Vietare il burqa è da razzisti? A Kiel i Verdi si sono opposti al divieto di indossarlo all’Università, in nome della libertà di religione. Non si capisce come proprio da sinistra, e dalle donne che si battono per l’emancipazione, si possa difendere il Kofptuch, il velo islamico, o un totale occultamento del corpo femminile come il burqa. Una delle tante, e tra le meno perdonabili, in cui cade il politically correct. In nessuna pagina del Corano si trova una sola parola sul velo, e sull’obbligo di celare i capelli. Per non parlare del burqa o del niqab che lasciano liberi solo gli occhi.
Nello Schleswig-Holstein, piccolo Land sul Baltico, è al governo una coalizione tra cristianodemocratici, liberali e Verdi, la cosiddetta Jamaika Koalition, dai colori dei partiti, e il primo ministro è Daniel Günther della CDU. Tutto è nato all’inizio dell’anno scorso. Una studentessa tedesca della facoltà di Agricoltura, convertita all’islam, è apparsa in aula completamente velata. E il professore l’ha allontanata. Lei ha presentato ricorso. L’ateneo le ha dato torto, ed è iniziata la vertenza. In estate si era giunti a un compromesso tra la studentessa e le autorità universitarie: la giovane avrebbe dovuto svelare il viso a un’altra donna che potesse identificarla prima di partecipare alle lezioni o presentarsi a un esame. Ma l’accordo non è stato approvato dal Governo. I cristianodemocratici hanno presentato una legge per vietare il Kopftuch a scuola. I Grünen hanno fatto opposizione, e si è rischiata una crisi di Governo.

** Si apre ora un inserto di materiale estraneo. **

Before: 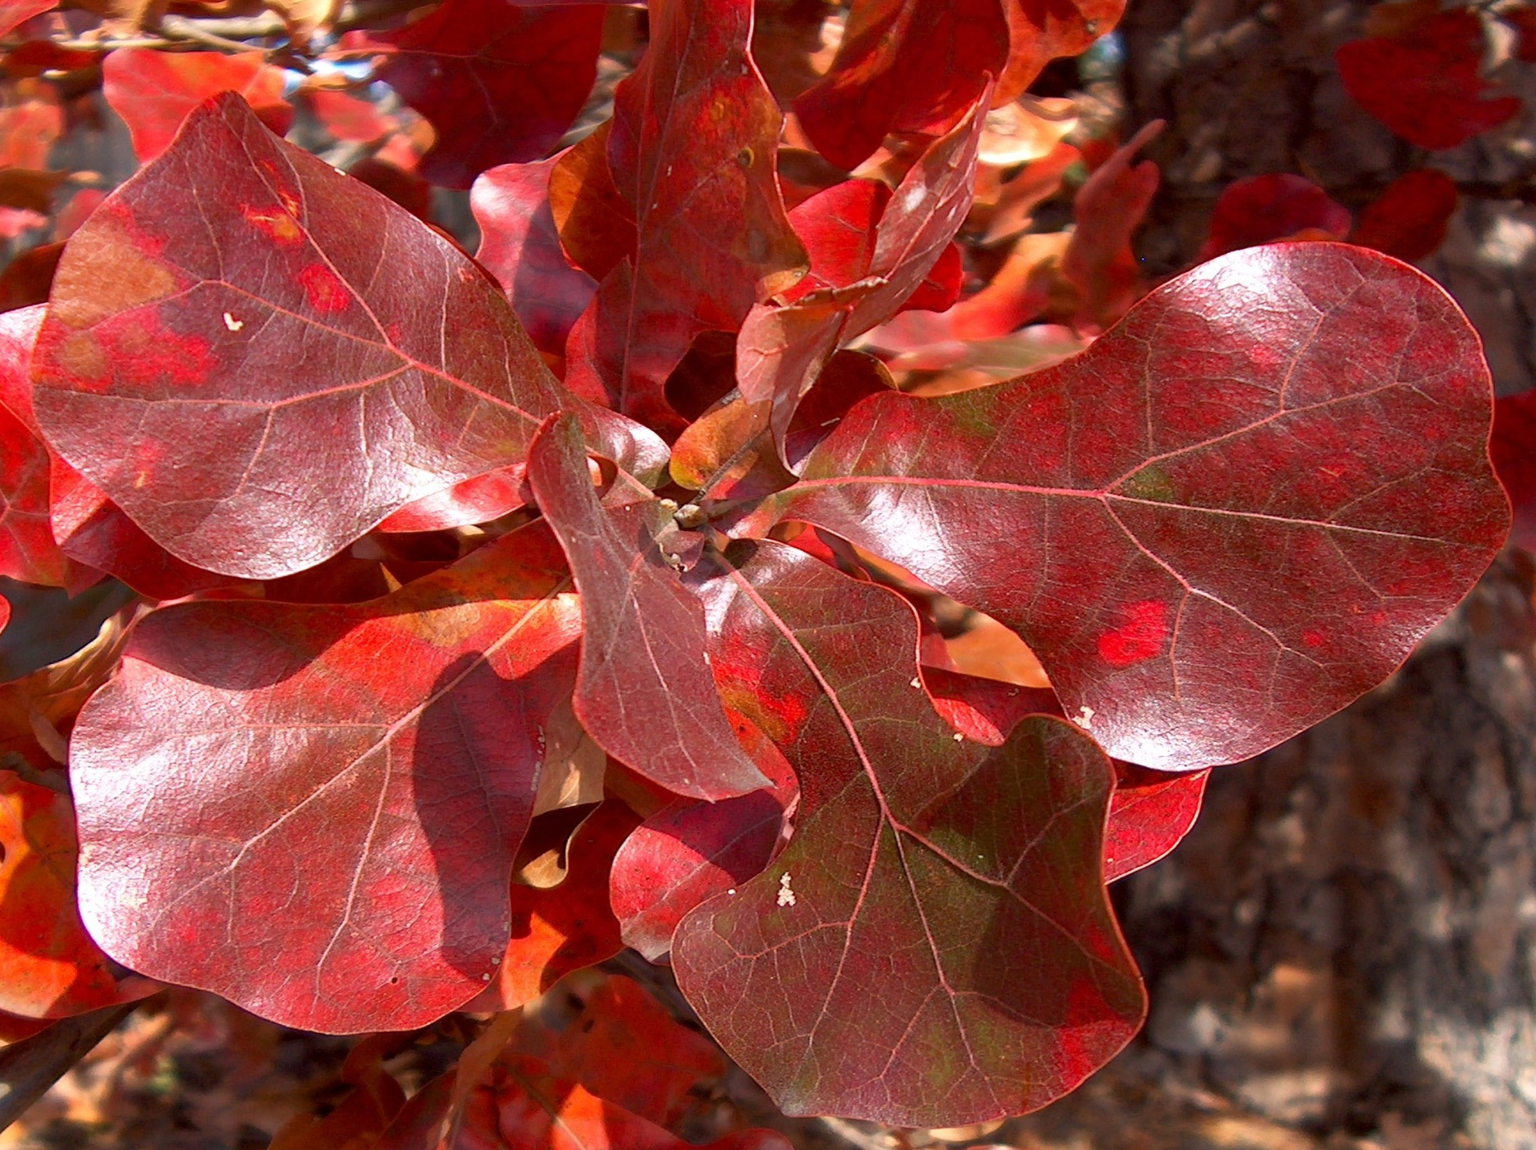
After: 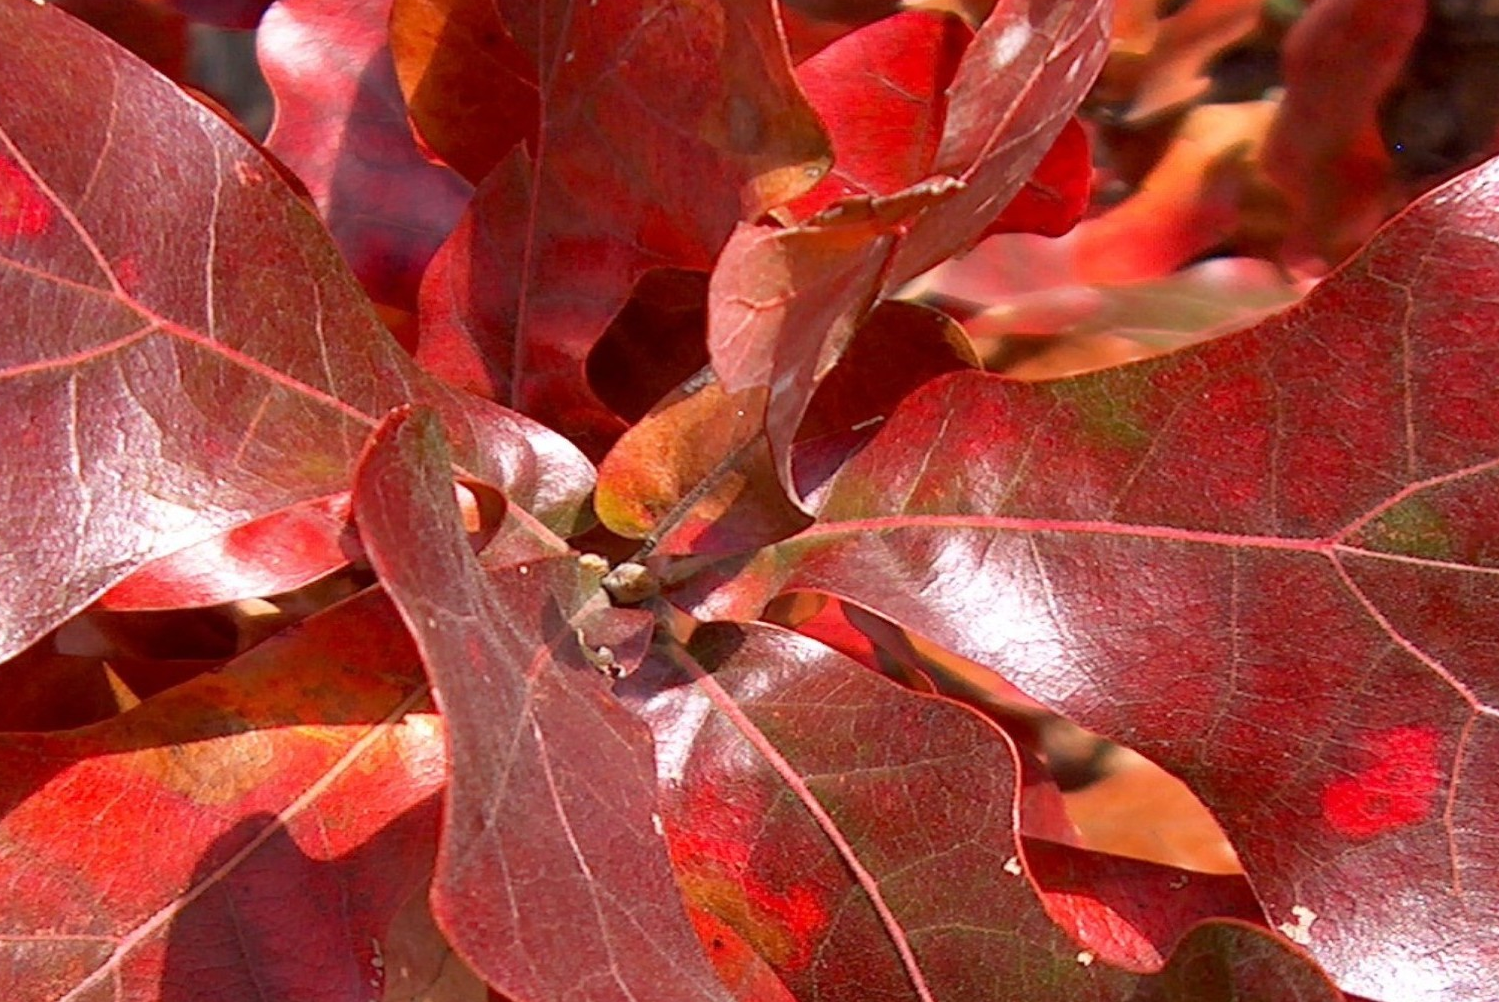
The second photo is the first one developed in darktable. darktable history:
crop: left 20.803%, top 15.015%, right 21.688%, bottom 33.65%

Ma non tutti i Verdi erano d’accordo. Alcuni deputati si sono dissociati, come la direzione nazionale del partito. Cem Özdmir, di origine turca, fino al 2018 capo del partito, è intervenuto da Berlino per spiegare che il burka è ben differente dal velo islamico, e che non ci si può battere per una falsa tolleranza. «Il burka è solo simbolo di una totale oppressione della donna», ha dichiarato a Kiel il portavoce della CDU, Tobias von der Heide. Per il liberale Christopher Vogt «è un’espressione del fondamentalismo e dell’islamismo». Ed ha ricordato come di recente in Olanda chi indossa per strada il burka rischia una multa di 140 euro. Alla fine, anche i Verdi del Baltico hanno capito, e si sono associati al divieto, che viene ribadito nel regolamento scolastico del Land, in ogni livello di insegnamento. E l’esempio sarà seguito dalla vicina Amburgo, città Stato.

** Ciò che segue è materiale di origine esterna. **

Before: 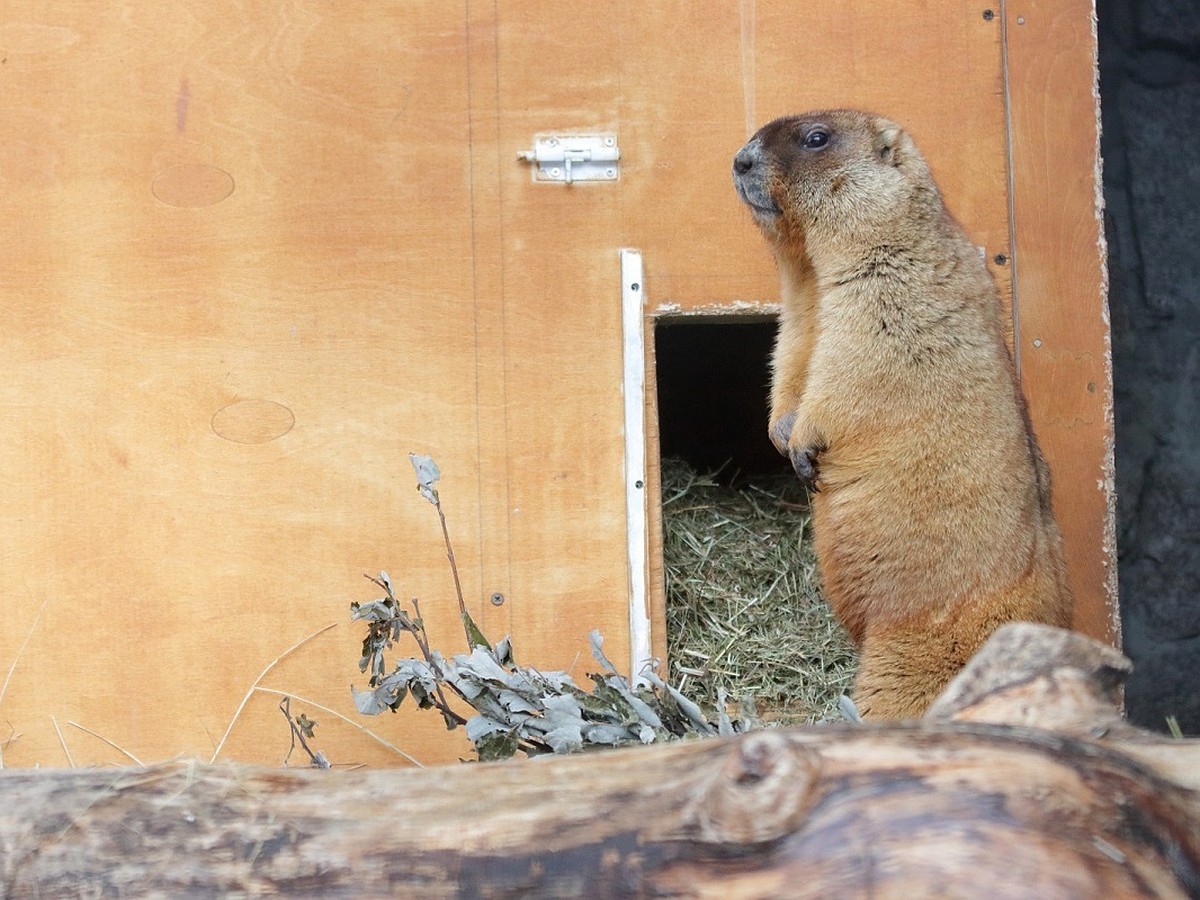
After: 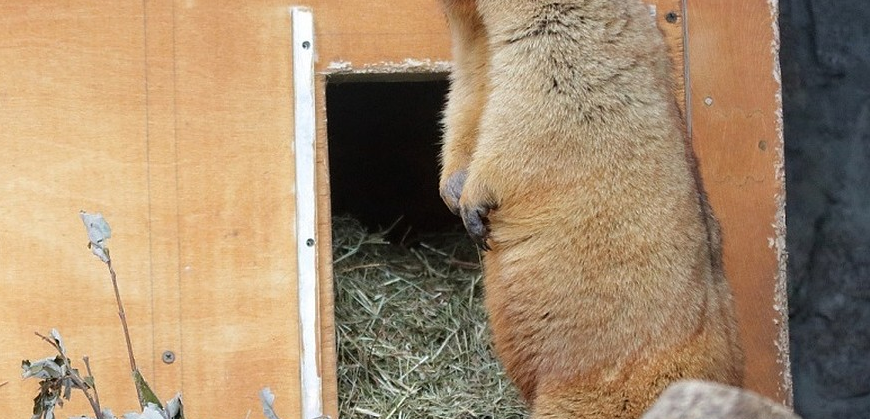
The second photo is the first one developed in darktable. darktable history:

Ma non sono solo i Verdi del Nord a difendere il velo o il burka. A metà gennaio si è arrivata alla rissa a cazzotti all’Università di Francoforte tra chi si oppone al velo e quanti si battono per consentirlo ovunque. È dovuta intervenire la polizia per dividere i due gruppi. Si discuteva in un simposio sul divieto del Kopftuch in tutta la Germania. Sul podio si trovava Naila Chikhi, nota scrittrice musulmana, che si batte per i diritti delle donne arabe, e Ingrid König, ex rettore dell’Ateneo. Per la Chikli il velo è “una bandiera dell’islamismo”. La discussione è stata interrotta dall’intervento del gruppo “Studis gegen rechte Hetze”, studenti contro la campagna, la provocazione della destra. Per i dimostranti il simposio era espressione del “razzismo antislamico”. Naila Chikli, nata nel 1980 in Algeria, i suoi genitori presero posizione contro il Governo, e lei dové lasciare da sola a 13 anni il Paese. È favorevole a vietare il velo alle ragazze a scuola e fino ai 18 anni: «Mi chiedo se per voi non sono abbastanza musulmana», ha chiesto a chi la insultava.